--- RECORDS TO USE ---

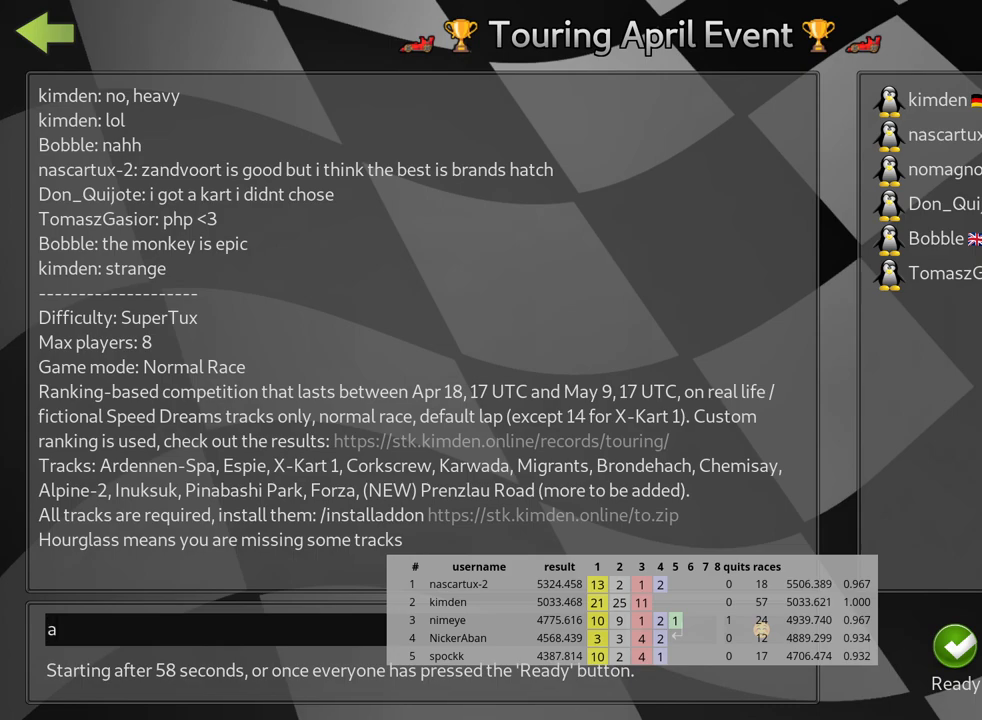
{"keys": [], "events": []}
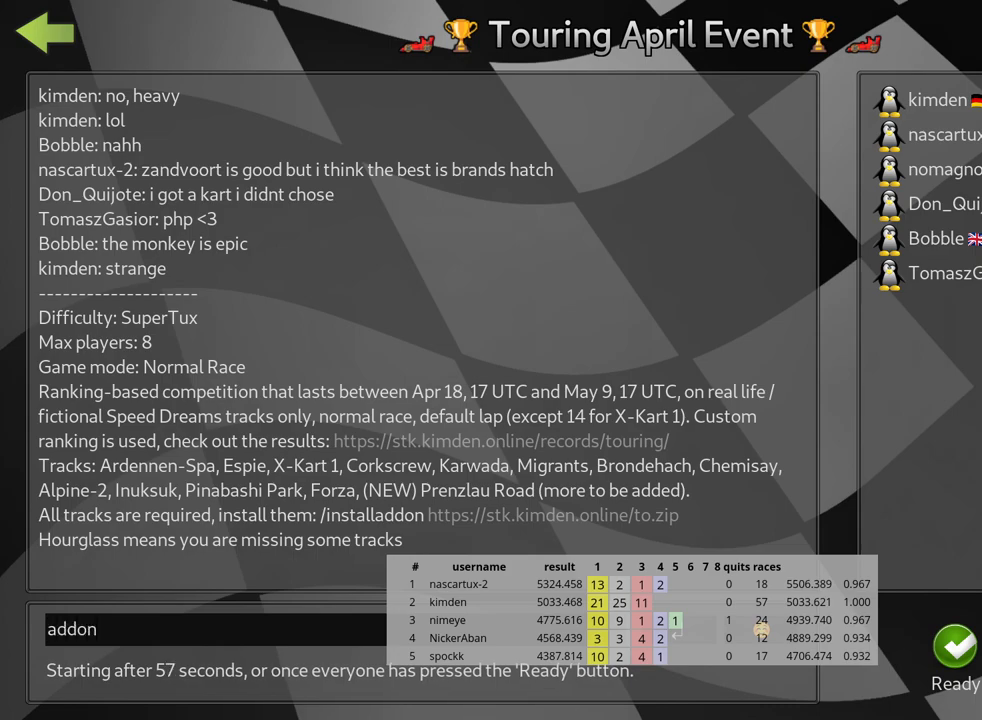
{"keys": [], "events": []}
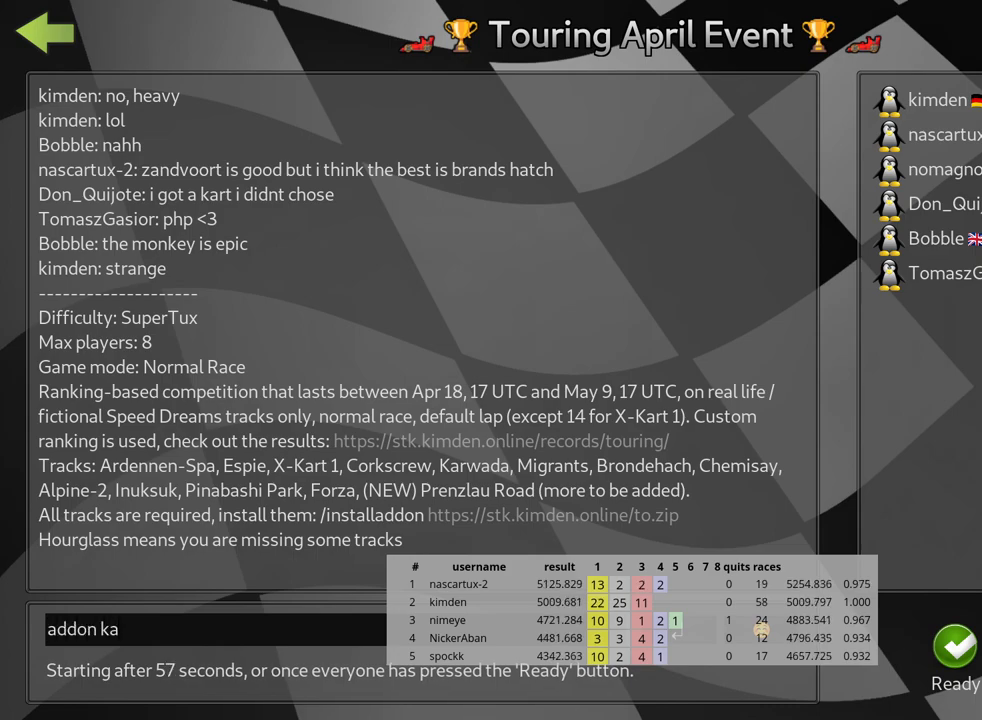
{"keys": [], "events": []}
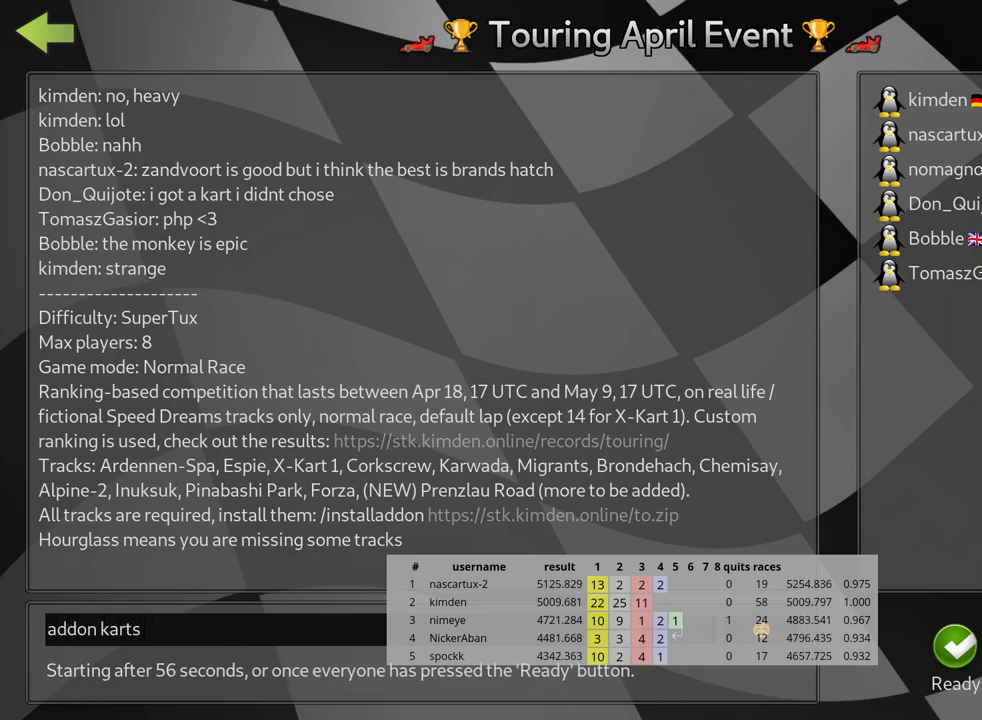
{"keys": [], "events": []}
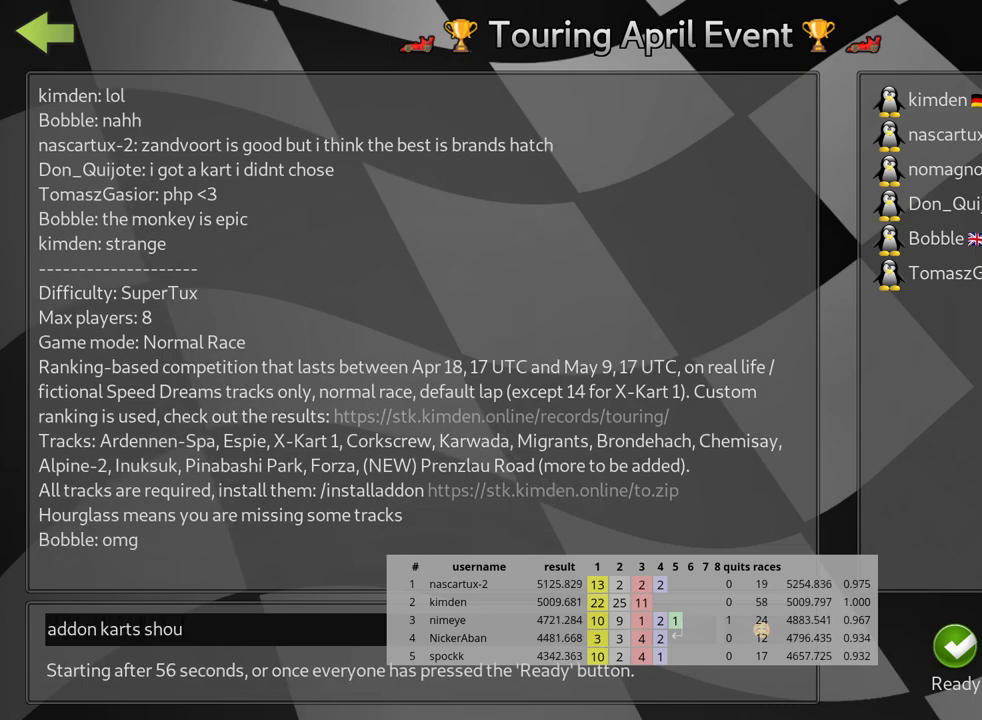
{"keys": [], "events": []}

---

Only the pictures are dropped when you print the material; everything else is copied exactly.

{"keys": [], "events": []}
{"keys": [], "events": []}
{"keys": [], "events": []}
{"keys": [], "events": []}
{"keys": [], "events": []}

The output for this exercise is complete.